WHAT?! More Than 1,000 Kids Have Vanished in Ohio This Year and Cops Are Baffled

Ann in the uk / shutterstock.com
Ann in the uk / shutterstock.com

As of this writing, 1,072 children have gone missing in northern Ohio so far this year. Police are clueless as to why this is happening. In a normal year, only about 700 kids go missing in northern Ohio, most of them runaways. Authorities are worried because the state is now on track to hit 1,600 missing kids by the end of the year—and they have no idea where most of them are ending up.

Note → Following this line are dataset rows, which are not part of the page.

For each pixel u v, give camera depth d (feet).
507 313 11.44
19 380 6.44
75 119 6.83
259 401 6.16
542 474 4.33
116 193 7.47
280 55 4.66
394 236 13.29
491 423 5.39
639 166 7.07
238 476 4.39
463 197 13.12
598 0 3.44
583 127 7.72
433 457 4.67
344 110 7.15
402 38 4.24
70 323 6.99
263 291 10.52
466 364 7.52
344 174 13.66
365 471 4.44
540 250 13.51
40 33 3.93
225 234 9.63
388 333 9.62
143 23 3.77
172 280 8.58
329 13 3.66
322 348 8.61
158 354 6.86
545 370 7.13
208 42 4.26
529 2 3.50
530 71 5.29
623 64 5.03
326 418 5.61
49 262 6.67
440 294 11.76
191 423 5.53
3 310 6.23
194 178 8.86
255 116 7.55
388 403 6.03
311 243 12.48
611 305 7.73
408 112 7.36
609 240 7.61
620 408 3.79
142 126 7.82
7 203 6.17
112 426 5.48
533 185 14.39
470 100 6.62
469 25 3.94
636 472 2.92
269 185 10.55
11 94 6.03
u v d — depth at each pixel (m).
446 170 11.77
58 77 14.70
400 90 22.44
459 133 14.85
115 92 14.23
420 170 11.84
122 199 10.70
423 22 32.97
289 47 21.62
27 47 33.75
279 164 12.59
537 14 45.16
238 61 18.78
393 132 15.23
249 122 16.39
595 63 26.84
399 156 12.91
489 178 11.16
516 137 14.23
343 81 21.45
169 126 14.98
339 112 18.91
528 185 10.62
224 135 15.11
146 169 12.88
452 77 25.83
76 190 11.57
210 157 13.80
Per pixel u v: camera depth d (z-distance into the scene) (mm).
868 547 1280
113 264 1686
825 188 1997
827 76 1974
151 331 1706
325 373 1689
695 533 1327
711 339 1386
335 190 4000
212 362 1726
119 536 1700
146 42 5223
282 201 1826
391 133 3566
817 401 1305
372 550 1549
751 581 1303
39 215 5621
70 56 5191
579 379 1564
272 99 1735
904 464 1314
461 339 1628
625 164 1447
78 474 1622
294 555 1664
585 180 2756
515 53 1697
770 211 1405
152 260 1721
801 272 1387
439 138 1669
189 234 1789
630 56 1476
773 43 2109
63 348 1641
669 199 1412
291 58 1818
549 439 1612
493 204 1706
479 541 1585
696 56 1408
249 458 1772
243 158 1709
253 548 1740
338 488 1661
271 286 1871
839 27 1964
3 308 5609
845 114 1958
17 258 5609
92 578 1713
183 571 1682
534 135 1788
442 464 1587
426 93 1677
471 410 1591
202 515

Most of us are probably thinking the same thing when we hear about this: “Sound of Freedom.” The Jim Caviezel movie about former DHS officer Tim Ballard and his exploits rescuing trafficked children was the only summer box office hit this year. It’s brought awareness to the global child trafficking rings that many people have ignored for too long.

It’s great that Ballard and his team are rescuing trafficked kids in the jungles of Colombia or wherever (total props to them for that), but the reality is that we have a trafficking problem here in the United States that never gets talked about. Police in Ohio say, on the one hand, that a lot of the kids who have gone missing there are runaways. Quite a few of them have already come home. A lot of them are still missing, though.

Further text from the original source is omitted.